TASK STATEMENT:
When you find the line with "Siz kendinizi iyi" among the records below, reproduce it and each line after it exactly, ending with the line with "ben yarattım, ben".
■ ■ ■ ■ ■
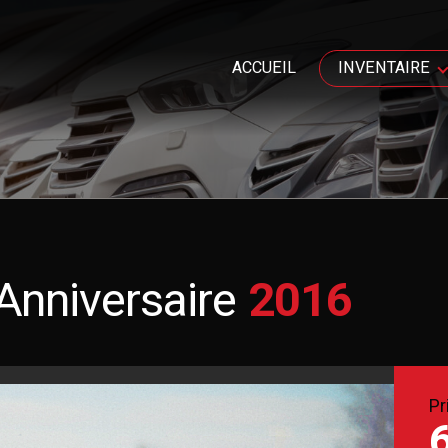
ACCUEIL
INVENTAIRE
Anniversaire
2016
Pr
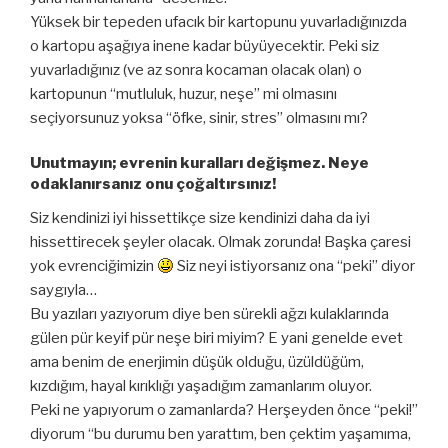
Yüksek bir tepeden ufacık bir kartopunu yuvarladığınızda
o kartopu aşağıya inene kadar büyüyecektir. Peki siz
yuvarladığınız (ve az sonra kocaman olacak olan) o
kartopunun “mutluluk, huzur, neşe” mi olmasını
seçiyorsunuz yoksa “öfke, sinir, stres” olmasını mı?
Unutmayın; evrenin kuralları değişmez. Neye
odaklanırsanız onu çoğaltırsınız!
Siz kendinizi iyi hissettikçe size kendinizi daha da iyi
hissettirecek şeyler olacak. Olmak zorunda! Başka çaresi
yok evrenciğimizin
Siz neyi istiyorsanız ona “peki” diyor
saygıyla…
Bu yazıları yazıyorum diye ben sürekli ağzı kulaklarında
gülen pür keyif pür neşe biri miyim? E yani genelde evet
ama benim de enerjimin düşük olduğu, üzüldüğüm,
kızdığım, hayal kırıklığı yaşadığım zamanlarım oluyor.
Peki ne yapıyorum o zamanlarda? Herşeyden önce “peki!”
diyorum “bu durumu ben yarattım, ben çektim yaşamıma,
■ ■ ■ ■ ■
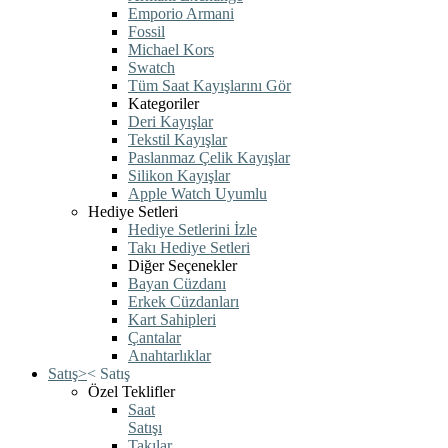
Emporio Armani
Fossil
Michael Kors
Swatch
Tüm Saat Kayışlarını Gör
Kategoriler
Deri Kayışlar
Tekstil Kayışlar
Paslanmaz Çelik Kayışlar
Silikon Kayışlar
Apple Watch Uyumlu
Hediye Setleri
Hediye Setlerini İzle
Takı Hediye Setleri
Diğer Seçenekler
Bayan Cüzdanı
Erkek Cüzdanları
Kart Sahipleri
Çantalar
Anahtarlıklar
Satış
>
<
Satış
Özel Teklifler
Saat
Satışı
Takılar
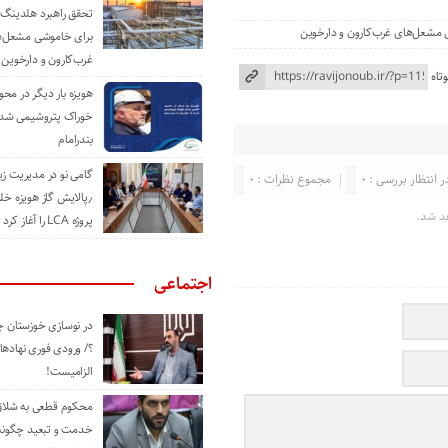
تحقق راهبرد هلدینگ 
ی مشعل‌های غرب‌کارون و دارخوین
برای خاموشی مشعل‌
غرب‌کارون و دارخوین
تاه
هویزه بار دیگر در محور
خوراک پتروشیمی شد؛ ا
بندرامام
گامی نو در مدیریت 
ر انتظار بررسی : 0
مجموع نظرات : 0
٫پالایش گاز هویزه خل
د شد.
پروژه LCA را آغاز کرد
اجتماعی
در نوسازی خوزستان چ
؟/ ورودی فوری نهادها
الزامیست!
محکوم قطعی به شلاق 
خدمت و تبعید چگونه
■ ■ ■ ■ ■
REPLY:
Siz kendinizi iyi hissettikçe size kendinizi daha da iyi
hissettirecek şeyler olacak. Olmak zorunda! Başka çaresi
yok evrenciğimizin
Siz neyi istiyorsanız ona “peki” diyor
saygıyla…
Bu yazıları yazıyorum diye ben sürekli ağzı kulaklarında
gülen pür keyif pür neşe biri miyim? E yani genelde evet
ama benim de enerjimin düşük olduğu, üzüldüğüm,
kızdığım, hayal kırıklığı yaşadığım zamanlarım oluyor.
Peki ne yapıyorum o zamanlarda? Herşeyden önce “peki!”
diyorum “bu durumu ben yarattım, ben çektim yaşamıma,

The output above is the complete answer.